[Images with localized body landmarks]

☆ ☆ ☆

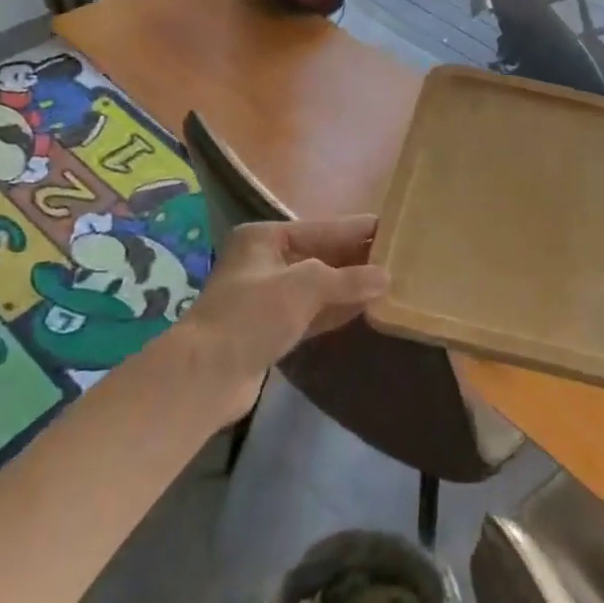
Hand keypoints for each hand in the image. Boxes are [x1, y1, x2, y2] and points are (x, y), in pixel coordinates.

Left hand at [177, 216, 387, 420]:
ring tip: (390, 280)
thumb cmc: (252, 315)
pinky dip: (337, 310)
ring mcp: (267, 298)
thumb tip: (387, 277)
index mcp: (264, 238)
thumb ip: (348, 279)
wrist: (205, 377)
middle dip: (356, 259)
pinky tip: (367, 308)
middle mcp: (265, 262)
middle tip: (398, 255)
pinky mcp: (271, 330)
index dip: (356, 229)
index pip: (321, 228)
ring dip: (350, 286)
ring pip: (318, 286)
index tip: (391, 226)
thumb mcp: (305, 285)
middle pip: (320, 255)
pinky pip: (313, 313)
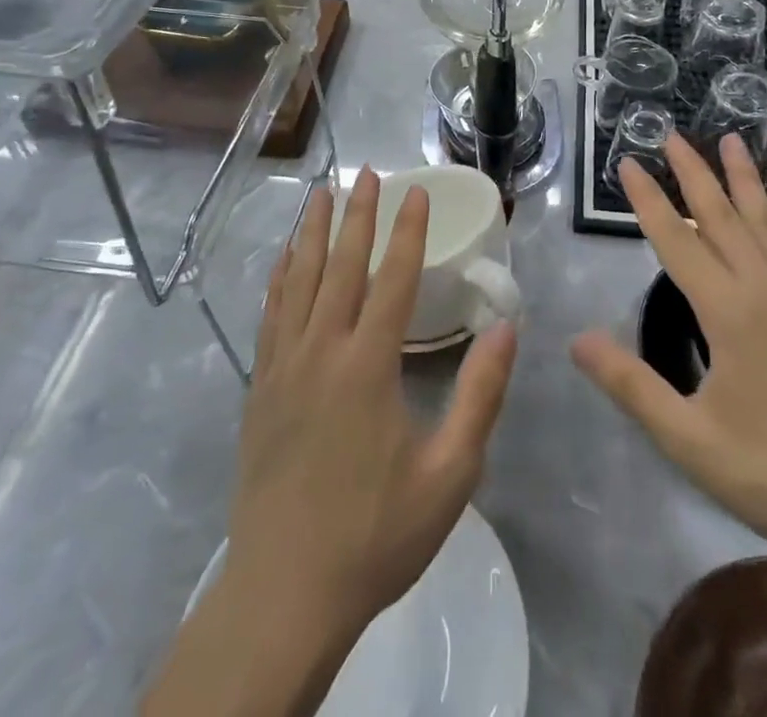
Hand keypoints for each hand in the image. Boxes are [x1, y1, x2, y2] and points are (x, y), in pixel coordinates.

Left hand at [223, 166, 518, 647]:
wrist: (284, 593)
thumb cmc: (375, 534)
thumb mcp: (450, 474)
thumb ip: (481, 395)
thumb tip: (507, 327)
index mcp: (368, 365)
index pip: (393, 277)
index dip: (407, 229)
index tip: (414, 189)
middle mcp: (321, 350)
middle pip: (340, 264)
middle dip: (356, 213)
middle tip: (365, 171)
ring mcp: (283, 365)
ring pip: (298, 280)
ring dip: (312, 232)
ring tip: (319, 193)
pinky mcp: (260, 387)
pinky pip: (270, 313)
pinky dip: (280, 276)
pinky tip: (284, 259)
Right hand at [571, 134, 766, 562]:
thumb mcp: (688, 438)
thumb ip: (631, 384)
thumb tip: (576, 339)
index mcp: (728, 312)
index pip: (675, 240)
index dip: (647, 200)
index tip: (626, 163)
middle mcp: (765, 289)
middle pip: (721, 216)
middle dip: (692, 172)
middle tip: (671, 135)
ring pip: (766, 222)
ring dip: (744, 179)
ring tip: (730, 139)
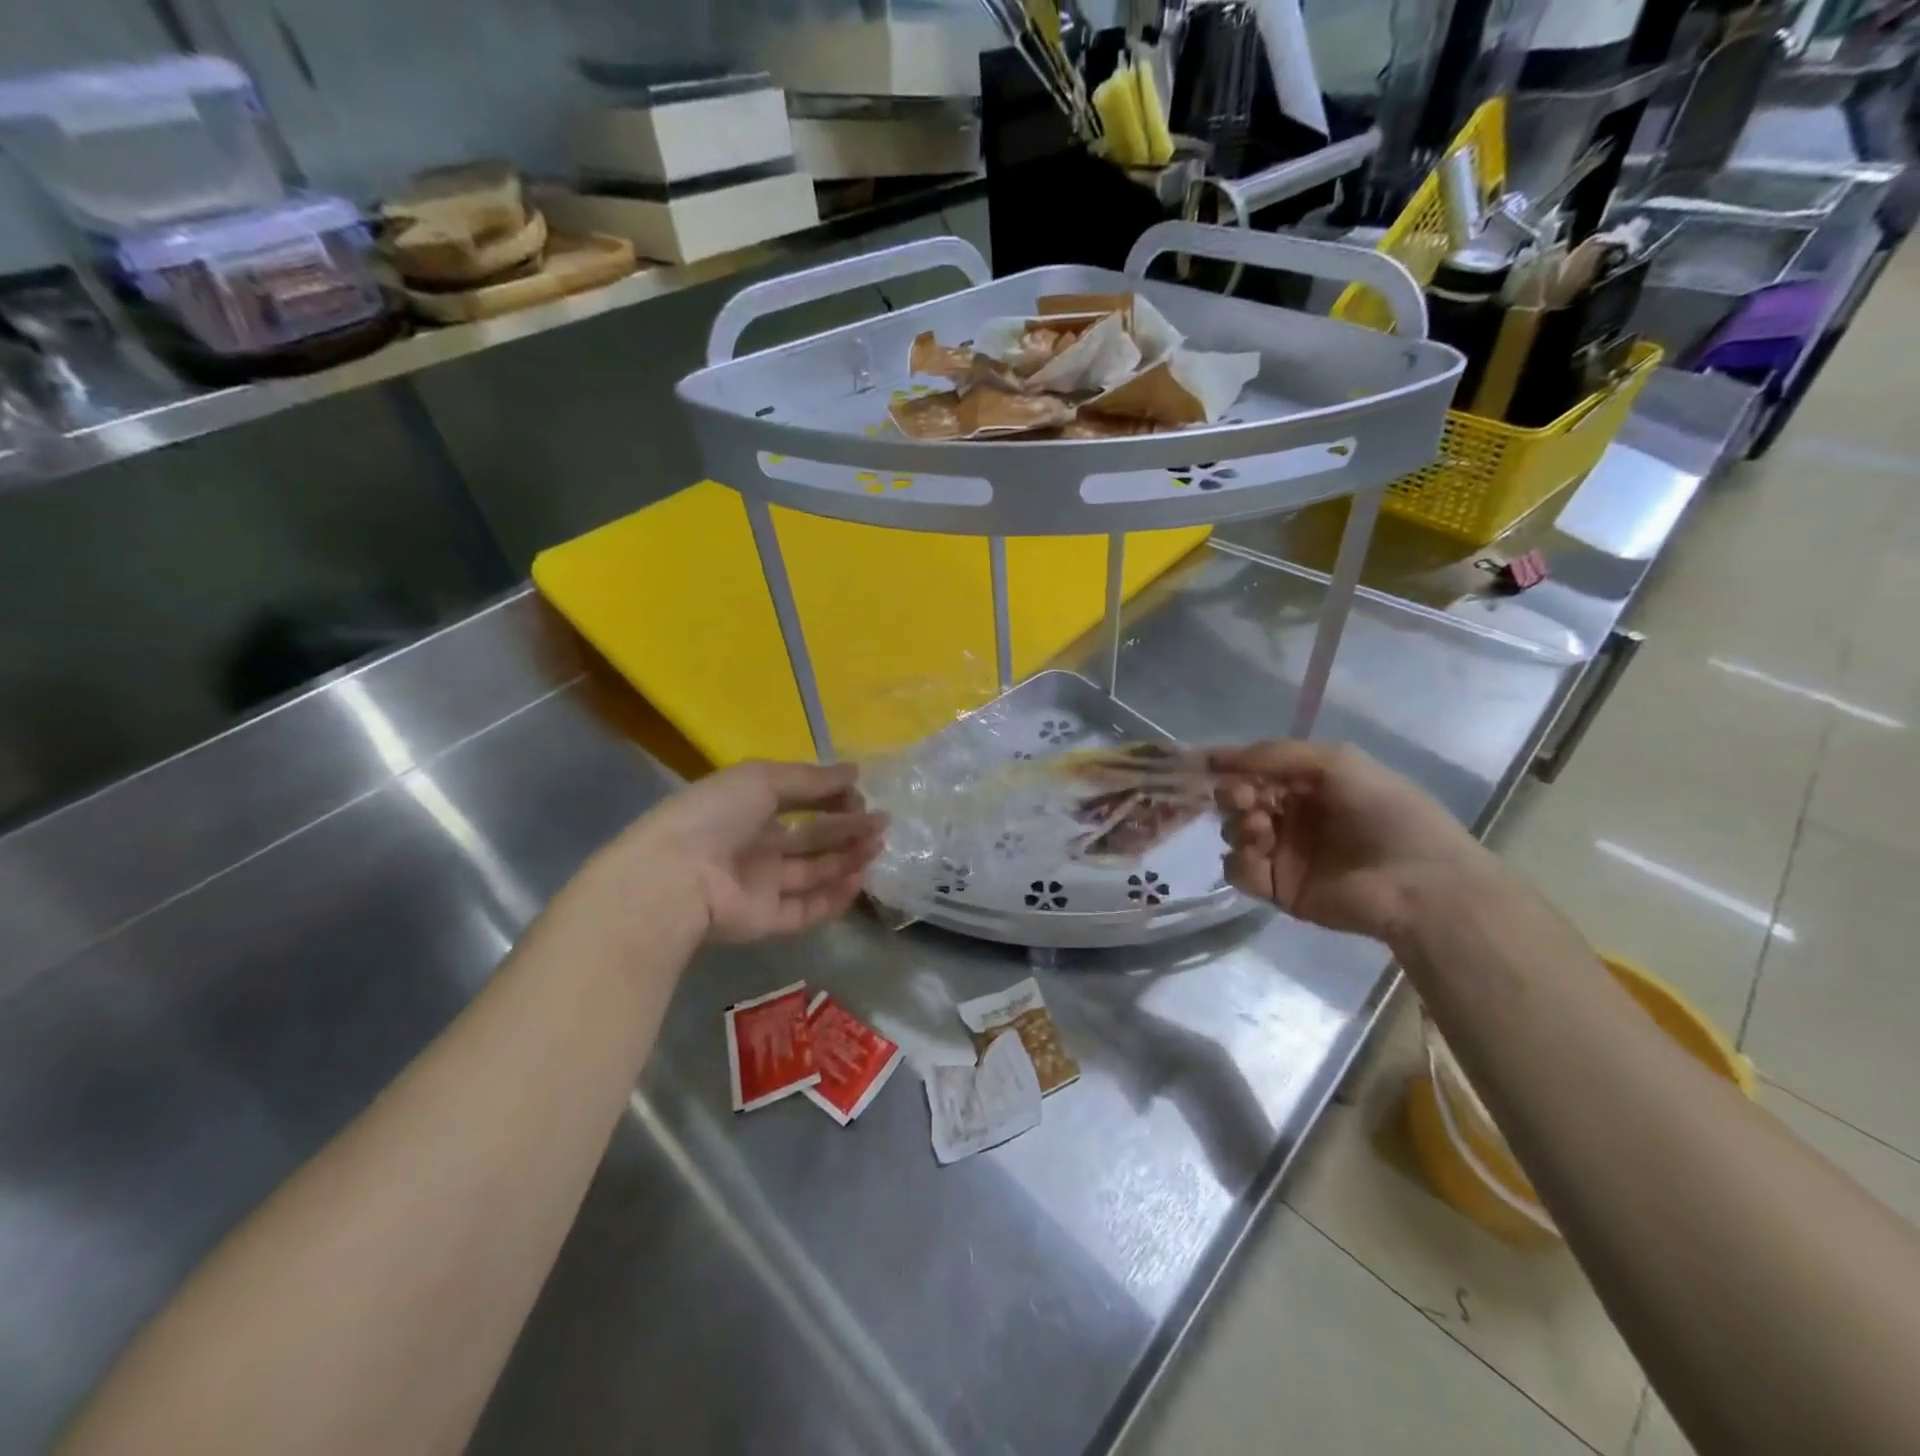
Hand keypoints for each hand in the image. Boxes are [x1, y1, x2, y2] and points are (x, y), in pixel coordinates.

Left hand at [605, 761, 886, 943]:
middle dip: (847, 829)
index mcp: (747, 808)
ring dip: (847, 859)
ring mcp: (760, 886)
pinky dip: (834, 898)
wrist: (675, 879)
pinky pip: (806, 910)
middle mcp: (755, 846)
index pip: (799, 801)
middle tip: (882, 824)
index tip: (859, 795)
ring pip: (813, 873)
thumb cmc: (716, 816)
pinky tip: (858, 881)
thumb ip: (812, 779)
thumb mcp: (762, 779)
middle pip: (811, 838)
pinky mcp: (765, 921)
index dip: (831, 797)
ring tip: (877, 847)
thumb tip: (855, 771)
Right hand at [1208, 741, 1490, 944]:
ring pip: (1233, 833)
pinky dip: (1240, 861)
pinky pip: (1238, 871)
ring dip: (1238, 826)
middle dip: (1231, 794)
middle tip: (1243, 799)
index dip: (1231, 766)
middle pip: (1237, 800)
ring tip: (1261, 831)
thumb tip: (1215, 757)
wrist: (1418, 882)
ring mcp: (1283, 854)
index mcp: (1308, 784)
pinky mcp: (1278, 888)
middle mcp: (1292, 816)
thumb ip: (1274, 754)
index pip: (1255, 770)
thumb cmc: (1384, 812)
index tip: (1205, 763)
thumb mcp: (1336, 762)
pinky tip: (1259, 856)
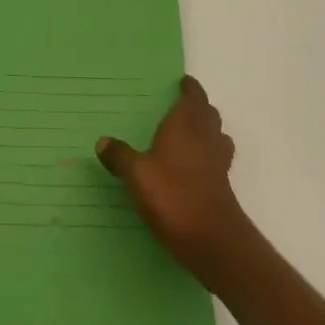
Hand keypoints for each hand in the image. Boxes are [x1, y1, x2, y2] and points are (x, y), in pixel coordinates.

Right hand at [97, 76, 250, 282]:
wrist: (213, 241)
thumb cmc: (173, 195)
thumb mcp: (137, 175)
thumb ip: (120, 157)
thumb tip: (101, 141)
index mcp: (185, 124)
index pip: (194, 97)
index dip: (190, 89)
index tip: (185, 83)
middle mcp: (205, 137)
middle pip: (209, 115)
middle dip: (199, 109)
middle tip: (183, 108)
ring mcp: (218, 163)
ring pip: (217, 137)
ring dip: (208, 132)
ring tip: (191, 137)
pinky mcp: (223, 188)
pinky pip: (217, 161)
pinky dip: (209, 157)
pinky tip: (194, 170)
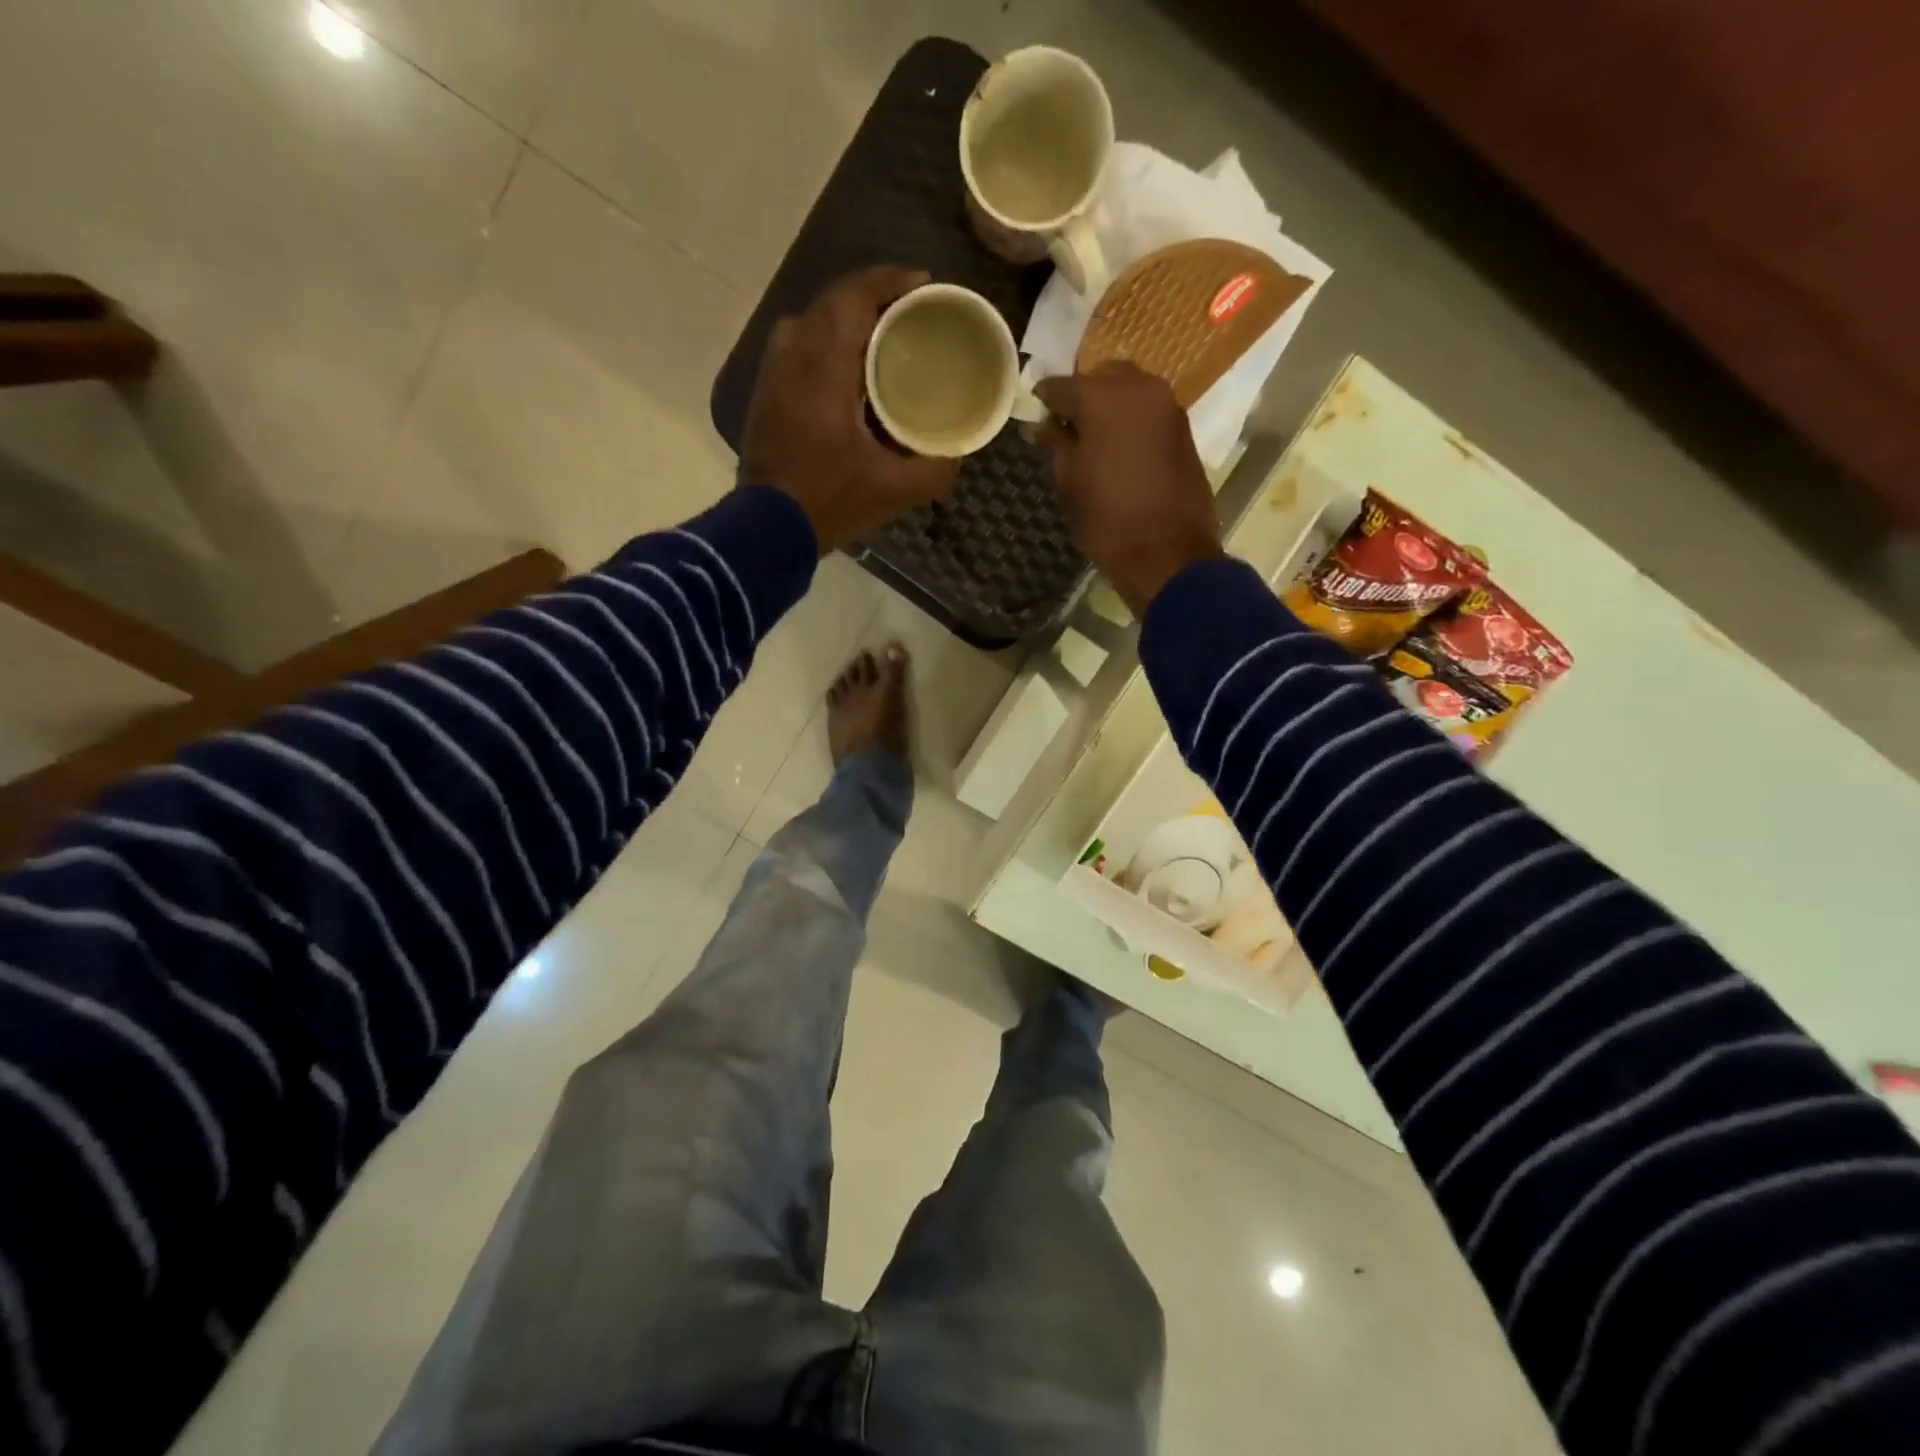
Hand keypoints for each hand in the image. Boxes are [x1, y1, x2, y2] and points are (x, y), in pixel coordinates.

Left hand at [739, 265, 959, 553]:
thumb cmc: (829, 500)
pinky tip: (849, 374)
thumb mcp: (894, 490)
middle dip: (873, 298)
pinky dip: (827, 347)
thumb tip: (958, 454)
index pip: (854, 295)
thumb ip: (935, 468)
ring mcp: (773, 374)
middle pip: (833, 303)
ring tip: (881, 340)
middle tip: (909, 314)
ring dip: (846, 322)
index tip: (923, 282)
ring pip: (812, 324)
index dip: (889, 280)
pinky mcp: (766, 395)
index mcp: (824, 365)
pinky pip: (799, 350)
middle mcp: (793, 354)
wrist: (767, 529)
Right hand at [1034, 362, 1224, 614]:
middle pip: (1100, 376)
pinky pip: (1148, 408)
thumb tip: (1039, 425)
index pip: (1061, 385)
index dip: (1044, 402)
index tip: (1035, 418)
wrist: (1169, 555)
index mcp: (1102, 397)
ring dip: (1109, 405)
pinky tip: (1119, 447)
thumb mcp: (1070, 483)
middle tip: (1066, 429)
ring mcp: (1167, 405)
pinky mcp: (1183, 427)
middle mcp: (1138, 387)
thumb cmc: (1108, 522)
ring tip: (1093, 440)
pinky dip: (1131, 419)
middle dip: (1081, 396)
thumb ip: (1054, 445)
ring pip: (1129, 388)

☆ ☆ ☆

> Task to carry out
Every entry above needs to be copied exactly, and no pictures go with it.

> Written solution
Hand keypoints for each hand in the image. Boxes are [x1, y1, x2, y2] and points are (x, y), in pixel coordinates.

Left hand at [177, 216, 387, 420]:
ring tip: (390, 280)
thumb cmc: (252, 315)
pinky dip: (337, 310)
ring mcp: (267, 298)
thumb tip: (387, 277)
index mcp: (264, 238)
thumb ip: (348, 279)
wrist: (205, 377)
middle dip: (356, 259)
pinky tip: (367, 308)
middle mcp: (265, 262)
middle tip: (398, 255)
pinky mcp: (271, 330)
index dip: (356, 229)
index pip: (321, 228)
ring dip: (350, 286)
ring pip: (318, 286)
index tip: (391, 226)
thumb mcp: (305, 285)
middle pip: (320, 255)
pinky pip: (313, 313)
Hand keypoints for each hand in the image. Boxes are [x1, y1, x2, y2] and points are (x, y), in pixel coordinates.

Left hand at [223, 166, 518, 647]:
wrist: (284, 593)
thumb cmc: (375, 534)
thumb mcp: (450, 474)
thumb ip: (481, 395)
thumb tip: (507, 327)
index mcp: (368, 365)
index pip: (393, 277)
index dip: (407, 229)
index tip: (414, 189)
middle mcp: (321, 350)
middle pip: (340, 264)
middle dip: (356, 213)
middle tip: (365, 171)
ring mcp: (283, 365)
ring pip: (298, 280)
ring dip: (312, 232)
ring tip: (319, 193)
pinky mcp: (260, 387)
pinky pip: (270, 313)
pinky dip: (280, 276)
pinky tip: (284, 259)
Right hand at [571, 134, 766, 562]:
thumb mcp: (688, 438)
thumb ip: (631, 384)
thumb tip: (576, 339)
index mcp: (728, 312)
index pip: (675, 240)
index dip: (647, 200)
index tip: (626, 163)
middle mcp: (765, 289)
middle pip: (721, 216)
middle dip: (692, 172)
middle tip: (671, 135)
ring pip: (766, 222)
ring dip: (744, 179)
ring tip: (730, 139)
Hand keypoints for each hand in the image. Boxes are [x1, y1, x2, y2] and points are (x, y), in pixel coordinates.

Left hand at [605, 761, 886, 943]:
middle dip: (847, 829)
index mcp: (747, 808)
ring dip: (847, 859)
ring mcp: (760, 886)
pinky dip: (834, 898)
wrist: (675, 879)
pinky pip: (806, 910)
middle mcp: (755, 846)
index pip: (799, 801)
middle tip: (882, 824)
index tip: (859, 795)
ring pip: (813, 873)
thumb cmc: (716, 816)
pinky tip: (858, 881)
thumb ip: (812, 779)
thumb mcp: (762, 779)
middle pip: (811, 838)
pinky mcp: (765, 921)
index dip: (831, 797)
ring tip: (877, 847)
thumb tip: (855, 771)
Right hand at [1208, 741, 1490, 944]:
ring pip: (1233, 833)
pinky dip: (1240, 861)
pinky pip: (1238, 871)
ring dip: (1238, 826)
middle dip: (1231, 794)
middle tip: (1243, 799)
index dip: (1231, 766)
middle pip: (1237, 800)
ring tip: (1261, 831)
thumb tip: (1215, 757)
wrist: (1418, 882)
ring mcp: (1283, 854)
index mcp: (1308, 784)
pinky mcp: (1278, 888)
middle mcp: (1292, 816)
thumb ip: (1274, 754)
index pip: (1255, 770)
thumb cmc: (1384, 812)
index tip: (1205, 763)
thumb mcp: (1336, 762)
pinky tip: (1259, 856)
Hand keypoints for each hand in the image. Boxes are [x1, y1, x2, y2] and points are (x, y), in pixel coordinates.

Right hand at [97, 76, 250, 282]:
wrist: (213, 241)
thumb cmc: (173, 195)
thumb mcp: (137, 175)
thumb ip: (120, 157)
thumb tip: (101, 141)
index mcp: (185, 124)
index pip: (194, 97)
index dip: (190, 89)
index tip: (185, 83)
middle mcp: (205, 137)
middle pip: (209, 115)
middle dip: (199, 109)
middle tip: (183, 108)
ring mcp: (218, 163)
ring pip: (217, 137)
ring dip: (208, 132)
ring tip: (191, 137)
pinky mcp: (223, 188)
pinky pip: (217, 161)
pinky dip: (209, 157)
pinky tip: (194, 170)
Hand keypoints for each hand in the image. Boxes are [x1, y1, x2, y2] and points are (x, y), in pixel coordinates.

Left hand at [739, 265, 959, 553]:
thumb cmc: (829, 500)
pinky tip: (849, 374)
thumb mcp: (894, 490)
middle dip: (873, 298)
pinky dip: (827, 347)
thumb tip: (958, 454)
index pip: (854, 295)
thumb ip: (935, 468)
ring mcp: (773, 374)
middle pip: (833, 303)
ring tip: (881, 340)
middle tip: (909, 314)
ring dip: (846, 322)
index tip: (923, 282)
ring pip: (812, 324)
index dip: (889, 280)
pinky mcp: (766, 395)
index mcp: (824, 365)
pinky pip: (799, 350)
middle mcp: (793, 354)
wrist: (767, 529)
Right hand at [1034, 362, 1224, 614]:
middle pip: (1100, 376)
pinky pip: (1148, 408)
thumb tip: (1039, 425)
index pip: (1061, 385)
index dip: (1044, 402)
index tip: (1035, 418)
wrist: (1169, 555)
index mcp: (1102, 397)
ring dip: (1109, 405)
pinky tip: (1119, 447)
thumb mcp: (1070, 483)
middle tip: (1066, 429)
ring mcp: (1167, 405)
pinky mcp: (1183, 427)
middle mcp: (1138, 387)
thumb cmc: (1108, 522)
ring tip: (1093, 440)
pinky dip: (1131, 419)
middle dip: (1081, 396)
thumb ip: (1054, 445)
ring pip: (1129, 388)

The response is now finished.